I Started it off by draining all the oil and removing the sump, was a little tricky with the exhaust running along side/under the sump making it difficult to remove all the bolts holding the sump in place. Left all the other oil to drip out and lowerd the engine back down

removed all the plastic trim and engine cover around the same time, removed the alternator as well since it looked like it would get in the way. I then set about locking the timing. The two cams locked straight away without a problem, The crank was a little more tricky since i had to remove the sensor as the rear of the engine which is nicley angled upwards making the bolts difficult to remove. Once the sensor was out locking the crank was pretty easy and went in without much hastle.

With the engine all locked up nicley i set about removing the aux belt, pulleys and what not. I then removed the side casing, removed the old, inspected, replaced with new, put all back together. job done really. A few snags along the way such as an allen key snapping in one of the chain cover bolts, the exhaust in the way of the sump and..... the 150nm of torque onto the crank bolt! + half a turn after that! im not sure if i had read it wrong or set the torque incorrectly but it seemed like one hell of a torque to put onto such a small bolt. i was nearly swinging off the torque wrench getting the full torque on never mind an extra half a turn, i feared it may snap inside the crank and then thats it... Game Over! the torque it set to around 155nm and thats it, so hopfully its tight enough.

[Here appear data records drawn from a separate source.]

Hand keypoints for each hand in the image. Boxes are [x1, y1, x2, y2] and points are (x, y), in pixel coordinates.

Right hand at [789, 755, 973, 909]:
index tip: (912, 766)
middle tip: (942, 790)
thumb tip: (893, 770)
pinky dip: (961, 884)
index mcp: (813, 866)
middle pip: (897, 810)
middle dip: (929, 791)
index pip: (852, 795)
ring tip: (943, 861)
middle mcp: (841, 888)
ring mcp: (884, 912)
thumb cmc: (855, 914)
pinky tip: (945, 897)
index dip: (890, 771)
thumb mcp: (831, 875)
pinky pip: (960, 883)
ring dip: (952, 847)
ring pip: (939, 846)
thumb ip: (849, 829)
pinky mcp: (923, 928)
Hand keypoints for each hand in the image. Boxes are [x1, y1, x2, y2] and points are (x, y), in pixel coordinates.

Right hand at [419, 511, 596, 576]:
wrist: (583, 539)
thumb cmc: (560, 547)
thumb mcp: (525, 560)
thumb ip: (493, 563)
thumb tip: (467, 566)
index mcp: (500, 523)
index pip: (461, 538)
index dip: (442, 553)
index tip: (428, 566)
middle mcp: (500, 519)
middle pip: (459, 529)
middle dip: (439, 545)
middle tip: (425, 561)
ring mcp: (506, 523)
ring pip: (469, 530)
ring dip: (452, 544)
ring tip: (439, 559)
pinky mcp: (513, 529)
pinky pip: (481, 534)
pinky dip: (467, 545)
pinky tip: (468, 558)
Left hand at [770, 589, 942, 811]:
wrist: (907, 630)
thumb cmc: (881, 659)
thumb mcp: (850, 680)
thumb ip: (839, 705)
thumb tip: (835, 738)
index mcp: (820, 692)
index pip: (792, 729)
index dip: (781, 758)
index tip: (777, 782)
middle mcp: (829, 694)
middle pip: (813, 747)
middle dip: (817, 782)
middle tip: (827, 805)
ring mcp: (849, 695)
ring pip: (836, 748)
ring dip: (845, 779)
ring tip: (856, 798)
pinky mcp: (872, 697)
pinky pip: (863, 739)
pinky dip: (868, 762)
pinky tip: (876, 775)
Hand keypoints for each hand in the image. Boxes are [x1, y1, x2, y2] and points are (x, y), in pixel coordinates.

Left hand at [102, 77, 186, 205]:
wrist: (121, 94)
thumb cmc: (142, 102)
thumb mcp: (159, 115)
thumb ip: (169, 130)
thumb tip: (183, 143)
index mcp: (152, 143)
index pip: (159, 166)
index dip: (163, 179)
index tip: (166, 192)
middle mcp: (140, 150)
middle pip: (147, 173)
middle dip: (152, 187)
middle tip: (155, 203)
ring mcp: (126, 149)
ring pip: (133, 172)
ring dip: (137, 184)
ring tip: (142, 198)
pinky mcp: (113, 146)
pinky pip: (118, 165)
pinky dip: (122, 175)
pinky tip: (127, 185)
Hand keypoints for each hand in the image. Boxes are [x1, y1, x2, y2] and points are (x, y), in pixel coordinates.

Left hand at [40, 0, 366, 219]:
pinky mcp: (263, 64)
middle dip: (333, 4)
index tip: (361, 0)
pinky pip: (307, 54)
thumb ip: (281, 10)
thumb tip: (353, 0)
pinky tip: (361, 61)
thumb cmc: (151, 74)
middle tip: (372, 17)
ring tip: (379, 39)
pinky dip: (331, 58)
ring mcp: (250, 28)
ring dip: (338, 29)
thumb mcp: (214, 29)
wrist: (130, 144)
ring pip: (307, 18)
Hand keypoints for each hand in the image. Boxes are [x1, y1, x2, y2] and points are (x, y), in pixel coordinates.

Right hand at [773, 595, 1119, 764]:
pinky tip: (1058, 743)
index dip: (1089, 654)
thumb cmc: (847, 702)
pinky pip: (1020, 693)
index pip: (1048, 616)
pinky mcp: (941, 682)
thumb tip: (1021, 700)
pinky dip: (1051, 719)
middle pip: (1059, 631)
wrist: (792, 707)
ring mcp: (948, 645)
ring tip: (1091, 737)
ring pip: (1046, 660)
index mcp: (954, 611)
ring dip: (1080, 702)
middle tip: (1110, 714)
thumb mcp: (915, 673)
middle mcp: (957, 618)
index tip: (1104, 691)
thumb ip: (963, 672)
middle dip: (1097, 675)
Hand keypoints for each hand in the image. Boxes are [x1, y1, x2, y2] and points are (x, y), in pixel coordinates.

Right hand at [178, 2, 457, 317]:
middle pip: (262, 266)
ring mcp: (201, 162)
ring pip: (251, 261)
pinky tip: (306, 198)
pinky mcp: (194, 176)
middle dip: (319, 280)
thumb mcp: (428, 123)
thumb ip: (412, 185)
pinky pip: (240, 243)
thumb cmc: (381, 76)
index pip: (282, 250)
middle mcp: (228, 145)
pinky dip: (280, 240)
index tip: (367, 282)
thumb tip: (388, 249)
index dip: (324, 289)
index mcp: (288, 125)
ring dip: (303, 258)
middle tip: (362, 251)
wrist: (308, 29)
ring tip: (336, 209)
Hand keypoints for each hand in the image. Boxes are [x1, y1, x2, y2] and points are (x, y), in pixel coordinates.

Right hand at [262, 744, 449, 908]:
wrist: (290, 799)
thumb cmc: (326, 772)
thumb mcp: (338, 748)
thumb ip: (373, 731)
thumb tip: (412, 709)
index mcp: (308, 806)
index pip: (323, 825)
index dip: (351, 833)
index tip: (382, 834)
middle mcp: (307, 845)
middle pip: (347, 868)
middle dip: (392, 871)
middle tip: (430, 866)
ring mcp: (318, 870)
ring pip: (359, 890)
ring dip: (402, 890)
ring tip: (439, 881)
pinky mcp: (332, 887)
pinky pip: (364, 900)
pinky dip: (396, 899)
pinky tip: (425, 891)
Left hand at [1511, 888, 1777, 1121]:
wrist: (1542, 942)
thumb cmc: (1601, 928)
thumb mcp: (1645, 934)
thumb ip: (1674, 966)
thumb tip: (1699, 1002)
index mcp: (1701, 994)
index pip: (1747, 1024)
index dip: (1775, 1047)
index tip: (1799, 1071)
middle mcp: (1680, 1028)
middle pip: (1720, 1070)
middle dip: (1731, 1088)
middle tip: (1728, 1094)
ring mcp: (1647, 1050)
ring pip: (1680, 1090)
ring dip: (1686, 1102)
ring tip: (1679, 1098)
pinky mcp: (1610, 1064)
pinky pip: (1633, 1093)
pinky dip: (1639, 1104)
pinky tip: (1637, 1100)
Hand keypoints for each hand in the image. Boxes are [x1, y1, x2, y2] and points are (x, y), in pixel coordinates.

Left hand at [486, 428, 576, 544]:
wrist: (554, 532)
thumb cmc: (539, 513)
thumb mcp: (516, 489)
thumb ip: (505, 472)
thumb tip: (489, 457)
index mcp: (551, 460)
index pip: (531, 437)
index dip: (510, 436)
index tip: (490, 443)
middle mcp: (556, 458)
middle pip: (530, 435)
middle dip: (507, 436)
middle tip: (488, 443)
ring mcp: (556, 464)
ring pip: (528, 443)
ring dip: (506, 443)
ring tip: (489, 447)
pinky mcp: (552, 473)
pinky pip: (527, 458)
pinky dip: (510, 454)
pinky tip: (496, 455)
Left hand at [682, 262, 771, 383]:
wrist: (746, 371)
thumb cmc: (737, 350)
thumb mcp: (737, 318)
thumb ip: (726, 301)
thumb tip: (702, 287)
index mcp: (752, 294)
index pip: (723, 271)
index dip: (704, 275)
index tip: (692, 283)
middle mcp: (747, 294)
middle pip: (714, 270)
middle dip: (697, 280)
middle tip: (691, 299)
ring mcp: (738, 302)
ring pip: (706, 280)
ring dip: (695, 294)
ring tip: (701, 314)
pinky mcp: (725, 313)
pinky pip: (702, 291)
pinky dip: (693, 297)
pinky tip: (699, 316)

Another strange thing i noticed was the new bolts i orderd from Skoda had no locktight on them what so over... Yet the ones i took out did have. I've orderd & used many new crank bolts on Peugeots and Citroens and they all have blue locktight on the end of the bolts ready to be installed, so strange why the skoda one didn't. I used some locktight on my crank bolt before fitted anyway, right or wrong thing to do.... i dont know.

Of course, there was alot more to it than that but i'd be here all night explaining every little detail.

I also changed the oil filter since i was putting new oil in, and replaced the fuel filter at the same time, Fuel filter was a little tricky since them push on clips NEVER clip back on once they have been removed, so had to play around with that abit as well. Glad i did change the fuel filter since it was the original one, was date stamped somthing like 22/8/2005 and my cars a 2006 model so... The plugs all looked well, Air filter still looked brand new. I finished up and had all the tools away by half 6 so took longer than i had expected but doesnt matter really, spent lot longer than i should have polishing up the sump making it look new. Same with the chain cover as well. I should have possibly orderd a new crank oil seal at the same time for what it would have cost.

So over all i have done....

A Forte engine flush - £6

Added redex fuel treatment - £5

Put a new oil filter in - £4

Put a new fuel filter in - £13.50!!

Put new castrol 10w40 oil in (4L) - £18

Put a new timing chain & other kit - £92

Used locktight - £2

Gaskets - £15

New bolts for engine (crank & cams) - £8.12

Cleaned the egr valve etc - Time

Cleaned the throttle body - Time

Hopfully problem solved, Any questions pm me and i'll answer them the best i can, anything els reply to the thread.